L’objectif envisagé par cette présence naturelle de la marque dans ce clip est une congruence à deux niveaux. Le premier niveau de congruence réside entre la présence du produit dans le clip et les paroles de la chanson : il existe un lien (une similitude, une correspondance entre ce qui est dit et montré) : la jeunesse et de son mode de vie. Ainsi, l’un deux deux membres du groupe rappe : « paire de lunettes sur le « zen » (en interagissant dans le clip avec ces dernières), million de vues en 24 heures (vérifiable à travers l’affichage de la date de publication du clip et du nombre de vues) » et le clip nous montre le locuteur en train de manger des tartines de Nutella ; et au rappeur d’enchaîner avec « mon frigo n’a plus peur » (PNL, 2016). On parle de nourriture, on nous montre de la nourriture. Le deuxième niveau de congruence est lui plus abstrait et se concentre sur la pertinence des univers entre les artistes, la marque et les publics. Le locuteur explique son succès en le mêlant avec son mode de vie. Avec « paire de lunettes sur le « zen », il explique qu’il mène une vie facile, opulente ; avec « million de vue en 24 heures », il établit un lien de causalité avec son succès et son mode de vie et insiste sur le fait que ce succès est une providence ; avec « mon frigo n’a plus peur », il résume sa situation d’opulence et justifie son attitude oisive (« paire de lunettes sur le zen ») grâce au lien de

causalité précédemment établi. La présence du Nutella a ici une visée provocante.

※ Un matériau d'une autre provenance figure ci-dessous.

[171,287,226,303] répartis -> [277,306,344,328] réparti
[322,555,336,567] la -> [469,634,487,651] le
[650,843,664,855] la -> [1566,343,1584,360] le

Elle sert à illustrer cette oisiveté, à la sublimer, à la représenter en image.

Ainsi, pour les rappeurs, la marque sert de symbole pour illustrer leur mode de vie, et pour la marque, les rappeurs servent à l’associer à un usage encadré par l’oisiveté de la jeunesse. Par ce procédé, Nutella récupère le mythe de l’oisiveté de la jeunesse des cités (nous parlions du mode de vie de la « galère », les deux sont intimement liés voire synonymes), mobilisée par les rappeurs, pour s’ancrer dans une consommation vécue et envisager le rôle de marque de consommation culturelle.

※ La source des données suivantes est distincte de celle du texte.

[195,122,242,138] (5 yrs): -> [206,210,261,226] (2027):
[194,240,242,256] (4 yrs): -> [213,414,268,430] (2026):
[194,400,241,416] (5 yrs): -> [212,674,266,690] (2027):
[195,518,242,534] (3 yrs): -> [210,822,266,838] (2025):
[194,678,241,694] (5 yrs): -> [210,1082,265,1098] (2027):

Ici, chacune des deux parties se sert de l’autre pour ancrer son message dans une réalité observable. Les rappeurs peuvent alors narguer la société en disant qu’ils réussissent à fédérer des millions de personnes, et tout cela en mangeant des tartines (selon les textes hautement stéréotypiques de PNL, en vendant de la drogue et en faisant du rap), et Nutella peut dire à l’audience de PNL que ce même groupe consomme son produit et qu’il fait partie intégrante de son mode de vie, voire de son identité, et donc potentiellement de la sous culture du rap puisque tout ceci est englobé par cette dernière.

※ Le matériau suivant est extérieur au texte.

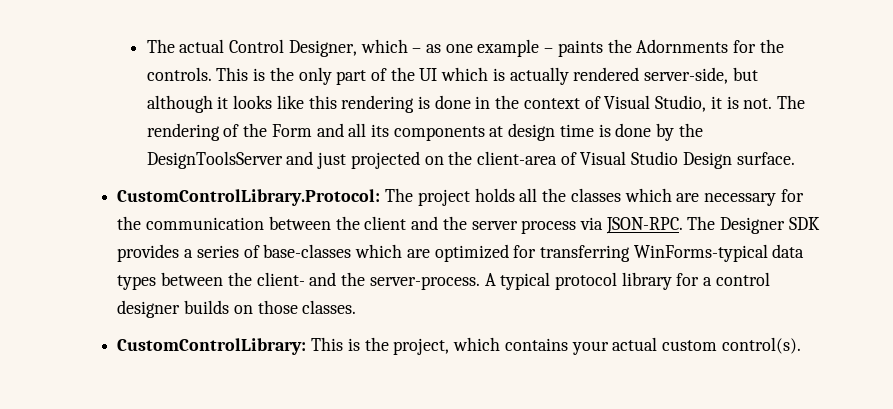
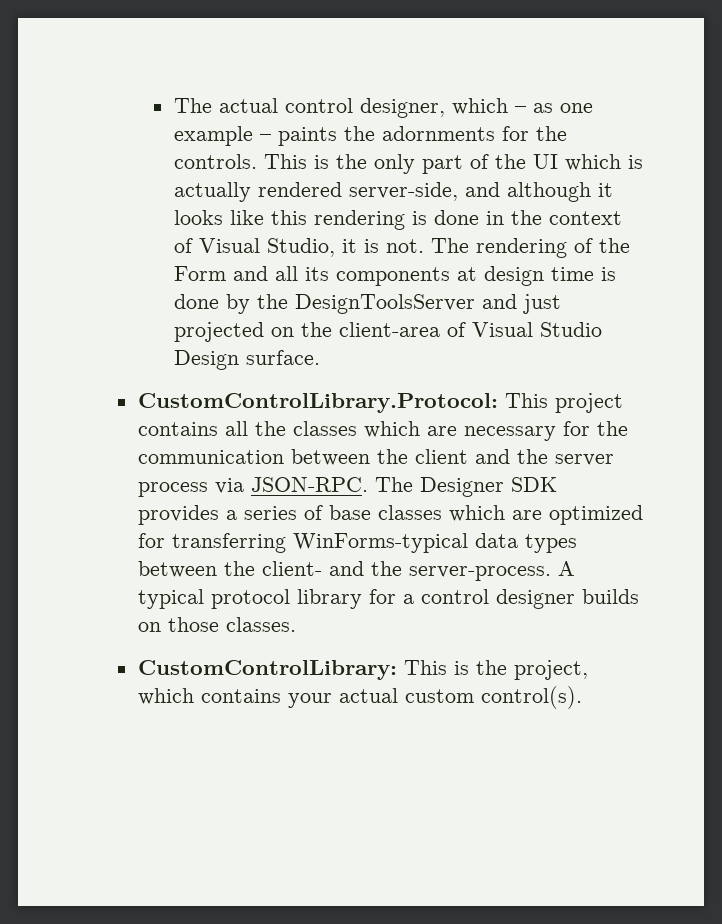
[229,39,357,57] Control Designer, -> [284,98,445,118] control designer,
[636,39,729,53] Adornments -> [381,126,495,141] adornments
[732,67,758,81] but -> [464,182,500,197] and
[385,188,515,206] The project holds -> [504,393,623,413] [137,422,218,436] This project contains
[263,244,352,258] base-classes -> [328,505,442,520] base classes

Ainsi, consommer du Nutella, au même titre que porter des Nike peut être envisagé par des individus dont le groupe d’appartenance est représenté par les rappeurs ou leurs sympathisants. Nutella ne pourrait pas figurer dans une publicité où des acteurs consomment son produit phare entre deux cigarettes de cannabis dont ils font par ailleurs, l’apologie. Mais rien ne l’empêche de profiter de l’audience d’artistes qui se rassemblent autour d’eux médias et consommateurs de rap, et qui pourraient effectivement la consommer dans le cadre du mode de vie stéréotypé de « la galère » (transformée en mythe de l’oisiveté) décrit dans leurs textes et qui traduit une certaine identité de rappeur ou au moins de jeune de cité. Saisir ces mythes et stéréotypes, c’est saisir un public revendiquant cette identité elle aussi par la consommation (par quels autres moyens pourrait-il le faire ?). Nous ne pouvons pas ici parler des effets qu’une telle collaboration peut produire car c’est une collaboration et non une récupération. Nous nous intéresserons au long de l’étude des autres techniques aux probables effets de la récupération du rap par les marques en France, en même temps que nous analyserons les causes qui poussent les marques à récupérer et non les effets que cela provoque car ils prennent souvent la forme de l’atteinte des objectifs fixés par la récupération, ou non. Si l’on veut, les effets de la récupération par les marques et pour les marques sont déjà dans

les raisons qui décident les gestionnaires de marques à prendre la décision de la récupération.